In the file select dialog box (which opens even in a drag and drop situation, to show the file selected) there's also a drop down menu for picking recent sites.
If the selected file is a torrent file, the local program will upload that to the users' website without re-seeding it. It will appear in the list of torrents as one located off site. Otherwise the software does the following with no prompting from the user:
- generates a torrent
- uploads torrent (logs in first)
- begins seeding torrent.
- presents user with a link to the download page for that torrent. User can copy and paste this into a blog or email.
'Download view' - this image is based on BitTorrent for OSX and some firefox stuff. It's just a general indicator of the simplicity we're shooting for.
- The share a new torrent button would prompt the user to find a file, a torrent would be created, and it would be uploaded to their server, which would prompt them for supporting info like file name, description, etc.
- The settings button would let the user set download / upload caps and specify account settings for their blog / website.
- Downloads and seeded torrents should appear in a download manager window similar to Firefox or Safari.
- Widgets should be simple and intuitive
- Each file should have a pause/resume button.
- If user is firewalled, the client makes an unobtrusive but animated logo in the right corner of the screen (like the red and white exclamation point for redhat update). When the user clicks it, it explains how routers decrease performance and includes a link on how to forward ports. The user can click a "don't show me anymore" checkbox to make the animated exclamation point go away.

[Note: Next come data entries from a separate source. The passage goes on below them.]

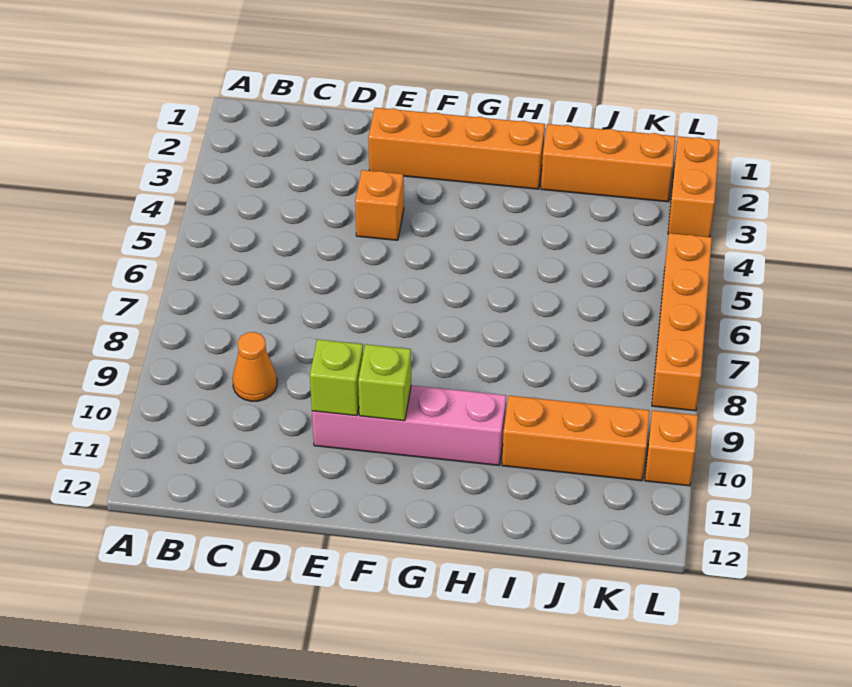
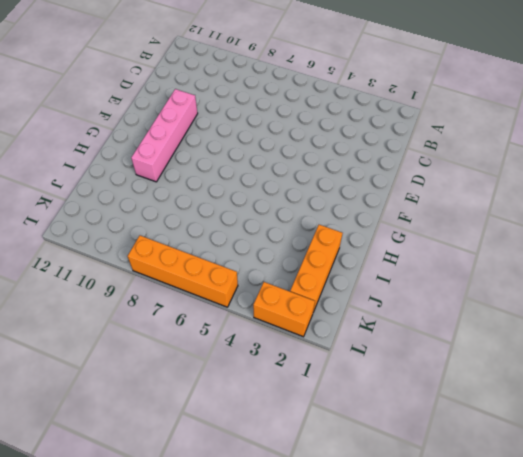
none -> orange 1x1 cone [233,332,277,401]
none -> orange 1x4 brick [368,108,545,189]

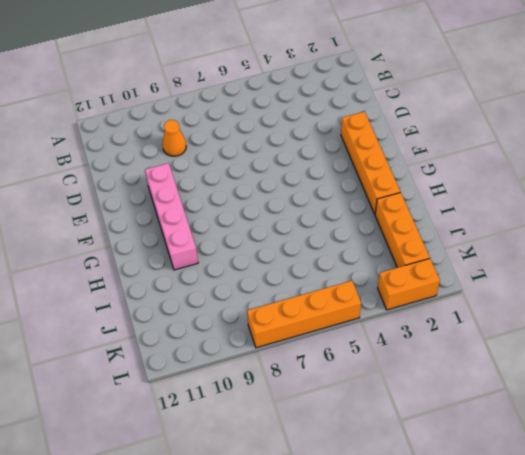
none -> orange 1x1 brick [355,170,404,240]
none -> orange 1x3 brick [502,396,650,481]

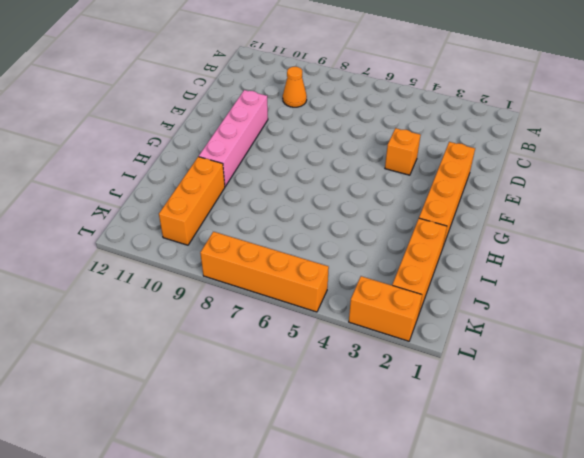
none -> orange 1x1 brick [645,411,698,486]
none -> lime 1x1 brick [310,339,363,416]

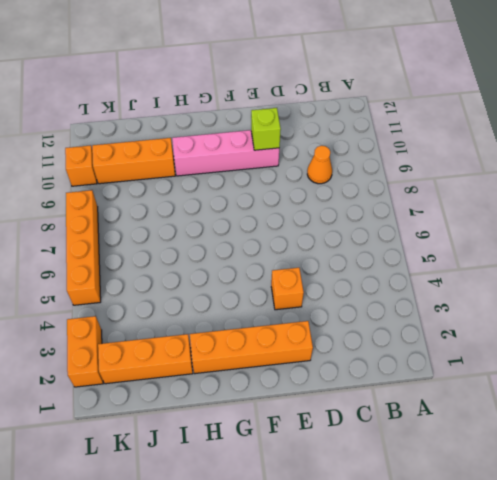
none -> lime 1x1 brick [358,344,411,421]

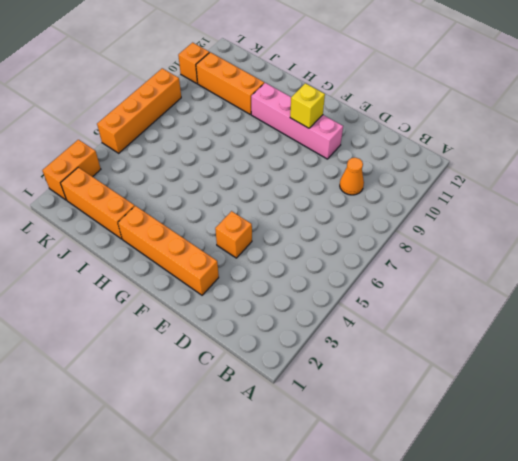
yellow 1x1 brick [290,83,325,128] -> lime 1x1 brick [358,344,411,421]
none -> lime 1x1 brick [310,339,363,416]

- Website should be nice, simple, Mac style.
These are features that aren't necessary to the smooth functionality of this thing. They just make it better.
- smart links (links like /bt/post instead of ugly php links)
- more intelligent download page could detect if you have our plugin installed already.
- integration with common blogs (WP, Drupal, MT) and indymedia software.
- integration with blogger API stuff
- CD, DVD rip, encode (share this DVD)
- register this thing as the bittorrent plugin for browsers.
http://bittornado.com/ supports some extra stuff. Like super-seed mode (a smarter way to be an initial seeder) and web-based seeding. It would be good if we could incorporate this stuff into the client and the tracker.
Web based seeding is especially perfect for people who have websites and bandwidth but don't want to get hosed (or get billed extra for bandwidth).
Here's a good link about enclosures, generally:
Enclosures are this thing in the RSS 2.0 standard (RSS is the standard for internet news feeds like blogs use) for letting the feed reader know that a file is included in the feed. The idea is that the feedreader would download the file at some point when the user isn't doing much else with the internet connection.